*** Opening of TEXT ***

This capability is not exactly Fully Homomorphic Encryption (FHE). In the cryptographic literature this is typically referred to as PIR, or Private Information Retrieval [https://en.wikipedia.org/wiki/Private_information_retrieval]. Counterintuitive indeed. The idea is not totally new, though...


True! We are using FHE to perform PIR. The underlying scheme we use is a real homomorphic encryption scheme (Regev + GSW), but yeah, we explicitly do not support performing arbitrary computation on encrypted data. As it turns out, that's still quite slow - the Google FHE C++ transpiler still takes seconds to do 32-bit arithmetic operations. Our PIR system is able to achieve much more practical speed + communication overheads.


I vaguely recall basic PIR schemes turn a database from O(n) to O(n^2). While this would be transparent to users of the service, could you comment on space overhead?


The space overhead is roughly constant (or at most logarithmic in n), and varies by the scheme. In practice, it’s something like 1.5-8x overhead. This is no big deal for storage, but does make it a pain on the memory side for processing (since the full database, including the overhead factor, needs to be resident in memory).


Awesome, thanks for taking the time to elucidate!


I haven't read their protocol, but you can easily implement PIR using FHE through polynomial evaluation.


A thing long overdue, I’d say!

Have you thought about making some ELI5 explainer on how the algo essentially works?

The post you link to is already a great start, I feel like it’s just a question of a little editing work and maybe more examples

— for the nerds to get interested and actually read the paper

— for the users to understand privacy properties better (eg why this is better than TLS in case of a server infected with malware, etc

— and also things which it doesn’t do, which would calm anxiety in those who /need/ to understand the limitations to feel safe

— and to keep devs from thinking it’s a magic pixie dust and over-promising users, only to get hacked


A big part of this company has turned out to be figuring out how to explain FHE :)

I'm working on a higher-level "why/how to use this" blog post that should help. Thanks for the suggestions!


An advisor once told me "never build a business where your customers don't know they have the problem you solve."

Aside from the Apple and Googles of the world, how do you convince engineers and their managers that your solution solves a problem? Sure privacy is nice, but most consumers either don't think about it or simply assume it isn't private no matter what you tell them.


I'm trying to understand too so please correct me if this is wrong.

As I was able to gather it's like, you send them a camera which can only hold one picture.

Then they use this camera to scan every document they have. The trick is that this camera will only save the picture, without revealing them which one, of the record you are interested in.

When they finish scanning all the documents, they send you back the camera which now has a single picture of the document you wanted, and than only you can access.


Awesome work, I look forward to finding applications for this.

Question: Have you considered using zk-STARKs for succinct proofs of computation? Or would that be too far off target wrt. being good at one thing?

*** Close of TEXT ***
*** Opening of GIVEN INFORMATION ***

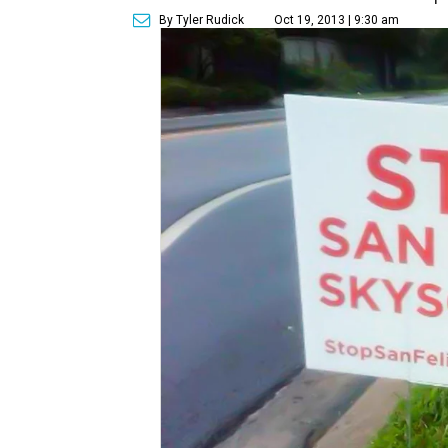
By Tyler Rudick
Oct 19, 2013 | 9:30 am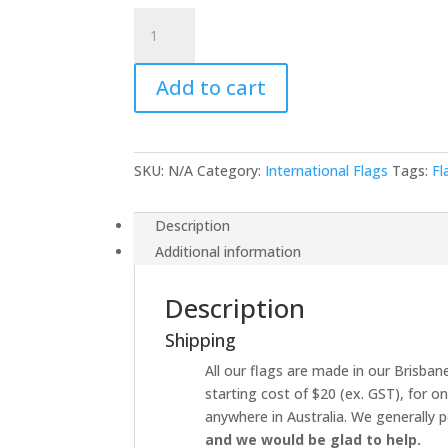
Ethiopia
quantity
Add to cart
SKU:
N/A
Category:
International Flags
Tags:
Fl
Description
Additional information
Description
Shipping
All our flags are made in our Brisbane
starting cost of $20 (ex. GST), for o
anywhere in Australia. We generally p
and we would be glad to help.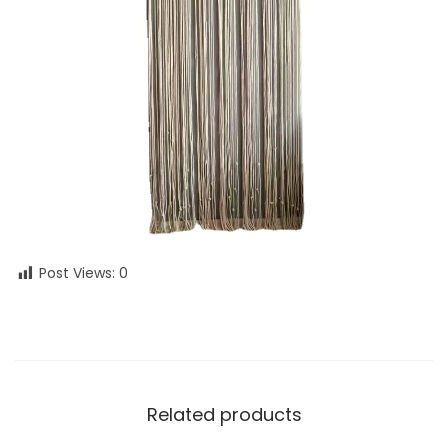
Post Views:
0
Related products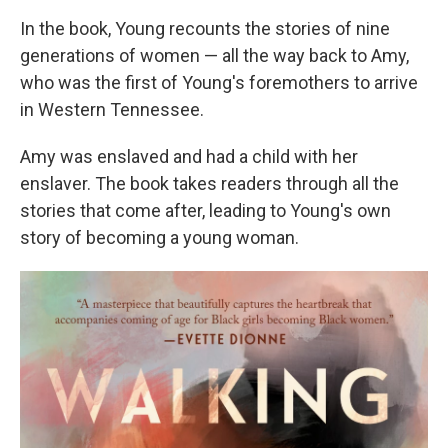
In the book, Young recounts the stories of nine
generations of women — all the way back to Amy,
who was the first of Young's foremothers to arrive
in Western Tennessee.
Amy was enslaved and had a child with her
enslaver. The book takes readers through all the
stories that come after, leading to Young's own
story of becoming a young woman.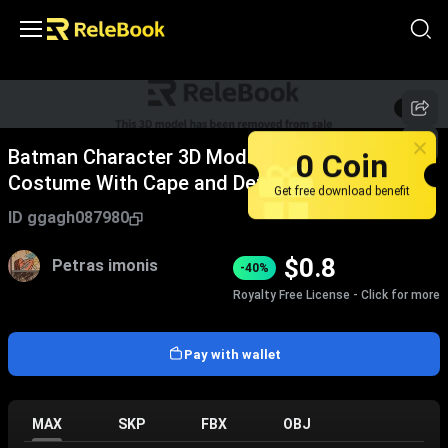
1
/
5
0 Coin
Batman Character 3D Model in Armored
Costume With Cape and Detailed Design
Get free download benefit
ID
ggagh087980
$
0.8
Petras imonis
-40%
Royalty Free License - Click for more
Pay with wallet
MAX
SKP
FBX
OBJ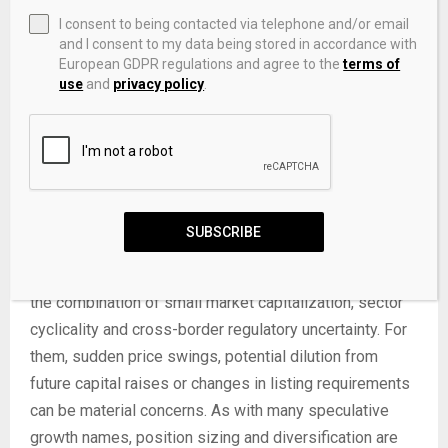
targeted exposure to China’s auto and EV themes via
I consent to being contacted via telephone and/or email
small-cap equities. Such investors may focus on
and I consent to my data being stored in accordance with
European GDPR regulations and agree to the
terms of
potential upside if EV initiatives gain traction or if
use
and
privacy policy
.
sentiment toward US-listed Chinese companies
improves. They often track news on new model
launches, partnership announcements and regulatory
changes, alongside regular financial updates, according
to
MarketWatch as of 04/30/2025
.
SUBSCRIBE
More cautious investors, especially those with lower
risk tolerance or shorter time horizons, may be wary of
the combination of small market capitalization, sector
cyclicality and cross-border regulatory uncertainty. For
them, sudden price swings, potential dilution from
future capital raises or changes in listing requirements
can be material concerns. As with many speculative
growth names, position sizing and diversification are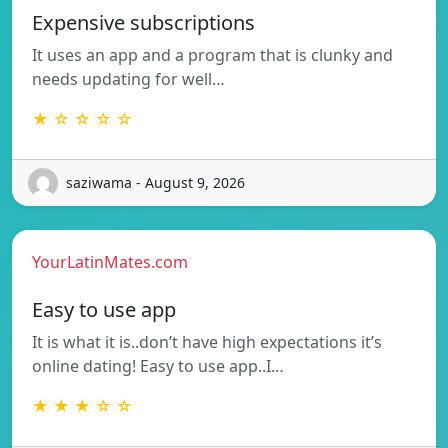
Expensive subscriptions
It uses an app and a program that is clunky and
needs updating for well…
★ ☆ ☆ ☆ ☆
saziwama - August 9, 2026
YourLatinMates.com
Easy to use app
It is what it is..don’t have high expectations it’s
online dating! Easy to use app..I…
★ ★ ★ ☆ ☆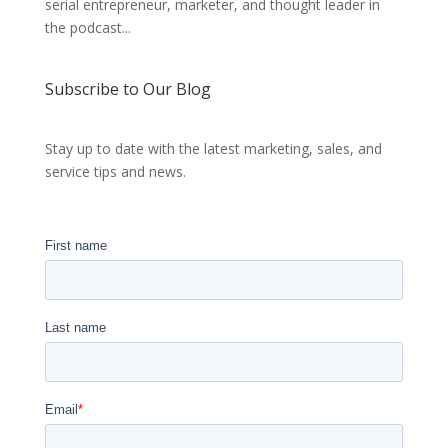
serial entrepreneur, marketer, and thought leader in
the podcast...
Subscribe to Our Blog
Stay up to date with the latest marketing, sales, and
service tips and news.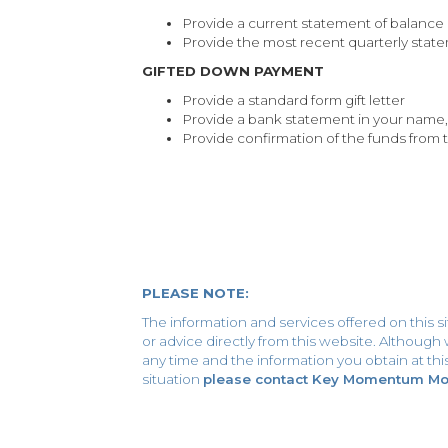
Provide a current statement of balance
Provide the most recent quarterly stat
GIFTED DOWN PAYMENT
Provide a standard form gift letter
Provide a bank statement in your name,
Provide confirmation of the funds from 
PLEASE NOTE:
The information and services offered on this s
or advice directly from this website. Althoug
any time and the information you obtain at this 
situation
please contact Key Momentum Mort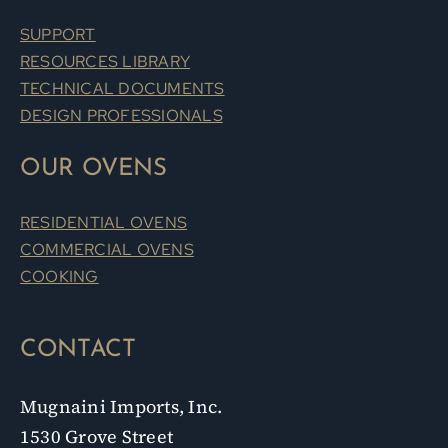
SUPPORT
RESOURCES LIBRARY
TECHNICAL DOCUMENTS
DESIGN PROFESSIONALS
OUR OVENS
RESIDENTIAL OVENS
COMMERCIAL OVENS
COOKING
CONTACT
Mugnaini Imports, Inc.
1530 Grove Street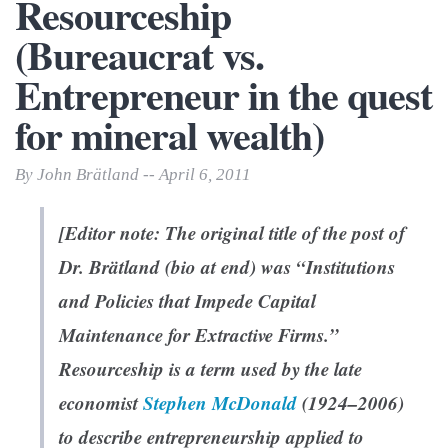
Resourceship
(Bureaucrat vs.
Entrepreneur in the quest
for mineral wealth)
By John Brätland -- April 6, 2011
[Editor note: The original title of the post of
Dr. Brätland (bio at end) was “Institutions
and Policies that Impede Capital
Maintenance
for Extractive Firms.”
Resourceship is a term used by the late
economist
Stephen McDonald
(1924–2006)
to describe entrepreneurship applied to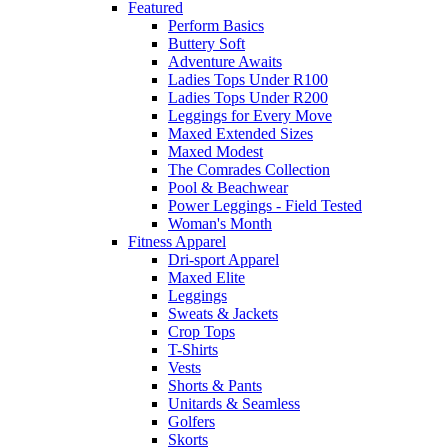
Featured
Perform Basics
Buttery Soft
Adventure Awaits
Ladies Tops Under R100
Ladies Tops Under R200
Leggings for Every Move
Maxed Extended Sizes
Maxed Modest
The Comrades Collection
Pool & Beachwear
Power Leggings - Field Tested
Woman's Month
Fitness Apparel
Dri-sport Apparel
Maxed Elite
Leggings
Sweats & Jackets
Crop Tops
T-Shirts
Vests
Shorts & Pants
Unitards & Seamless
Golfers
Skorts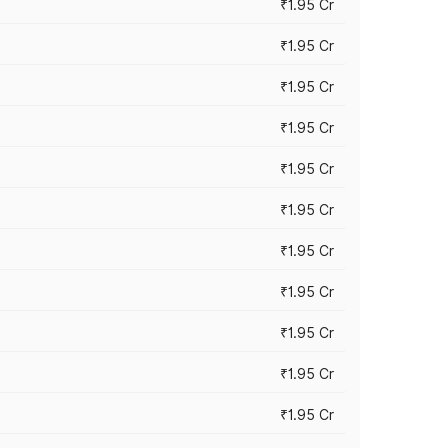
₹1.95 Cr
₹1.95 Cr
₹1.95 Cr
₹1.95 Cr
₹1.95 Cr
₹1.95 Cr
₹1.95 Cr
₹1.95 Cr
₹1.95 Cr
₹1.95 Cr
₹1.95 Cr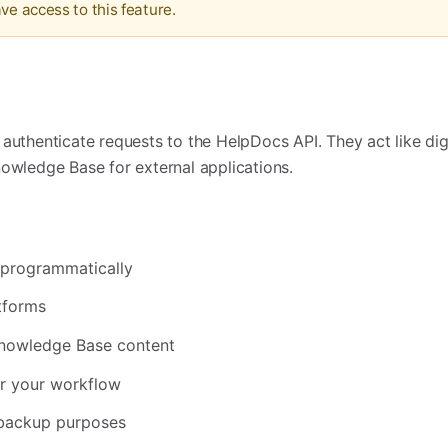
ve access to this feature.
?
authenticate requests to the HelpDocs API. They act like dig
nowledge Base for external applications.
s programmatically
tforms
Knowledge Base content
or your workflow
 backup purposes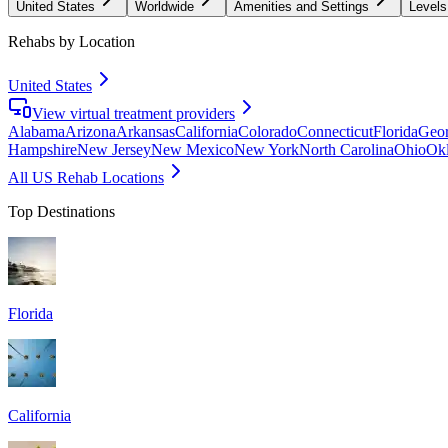
United States
Worldwide
Amenities and Settings
Levels
Rehabs by Location
United States
View virtual treatment providers
Alabama
Arizona
Arkansas
California
Colorado
Connecticut
Florida
Geor
Hampshire
New Jersey
New Mexico
New York
North Carolina
Ohio
Ok
All US Rehab Locations
Top Destinations
Florida
California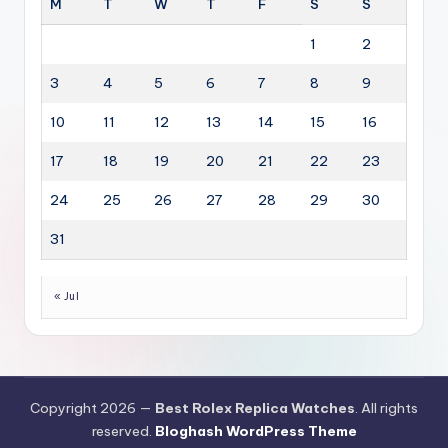
M
T
W
T
F
S
S
1
2
3
4
5
6
7
8
9
10
11
12
13
14
15
16
17
18
19
20
21
22
23
24
25
26
27
28
29
30
31
« Jul
Copyright 2026 —
Best Rolex Replica Watches
. All rights
reserved.
Bloghash WordPress Theme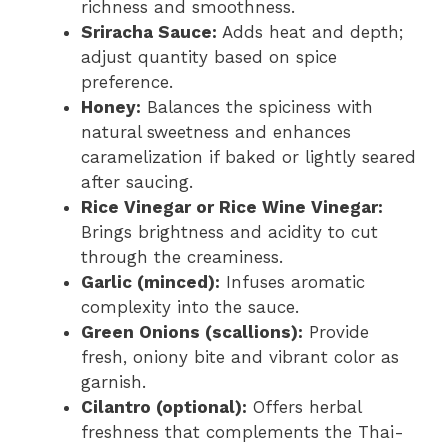
richness and smoothness.
Sriracha Sauce:
Adds heat and depth;
adjust quantity based on spice
preference.
Honey:
Balances the spiciness with
natural sweetness and enhances
caramelization if baked or lightly seared
after saucing.
Rice Vinegar or Rice Wine Vinegar:
Brings brightness and acidity to cut
through the creaminess.
Garlic (minced):
Infuses aromatic
complexity into the sauce.
Green Onions (scallions):
Provide
fresh, oniony bite and vibrant color as
garnish.
Cilantro (optional):
Offers herbal
freshness that complements the Thai-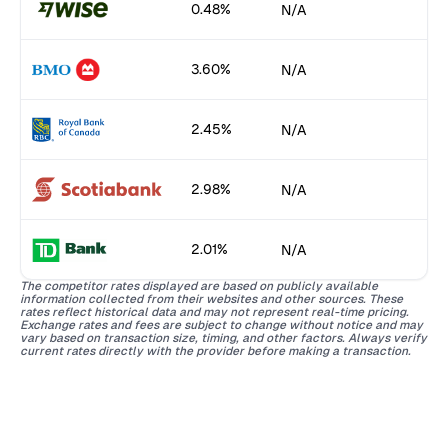
0.48%
N/A
3.60%
N/A
2.45%
N/A
2.98%
N/A
2.01%
N/A
The competitor rates displayed are based on publicly available
information collected from their websites and other sources. These
rates reflect historical data and may not represent real-time pricing.
Exchange rates and fees are subject to change without notice and may
vary based on transaction size, timing, and other factors. Always verify
current rates directly with the provider before making a transaction.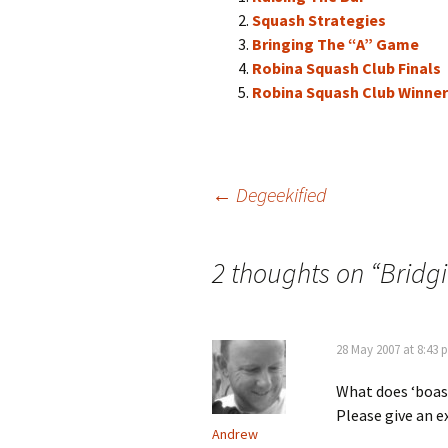
Squash Strategies
Bringing The “A” Game
Robina Squash Club Finals
Robina Squash Club Winne
Post
←
Degeekified
navigation
2 thoughts on “
Bridg
28 May 2007 at 8:43 
What does ‘boas
Please give an 
Andrew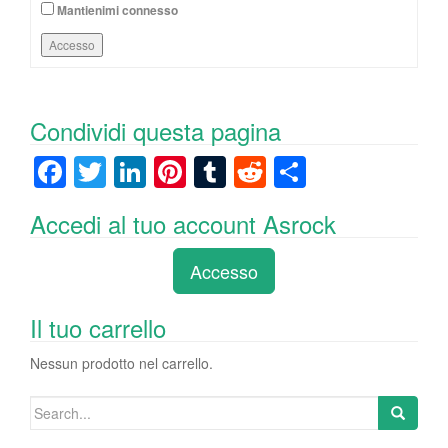
Mantienimi connesso
Accesso
Condividi questa pagina
F
T
Li
Pi
T
R
C
a
wi
n
nt
u
e
o
Accedi al tuo account Asrock
c
tt
k
er
m
d
n
e
er
e
e
bl
di
di
Accesso
b
dI
st
r
t
vi
o
n
di
Il tuo carrello
o
Nessun prodotto nel carrello.
k
Search
for:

*** Close of GIVEN INFORMATION ***

_EXERCISE AIM:_ Condense the paragraph in the thread that begins "The space overhead is roughly constant" into a short bulleted list that keeps its main facts. Rely only on the thread for the answers.

_OUTPUT FOR THIS TASK:_
- The space overhead is roughly constant, or at most logarithmic in n, and varies by scheme.
- In practice, it is about 1.5-8x.
- This matters little for storage but is a burden on memory during processing, because the full database, including the overhead, must be resident in memory.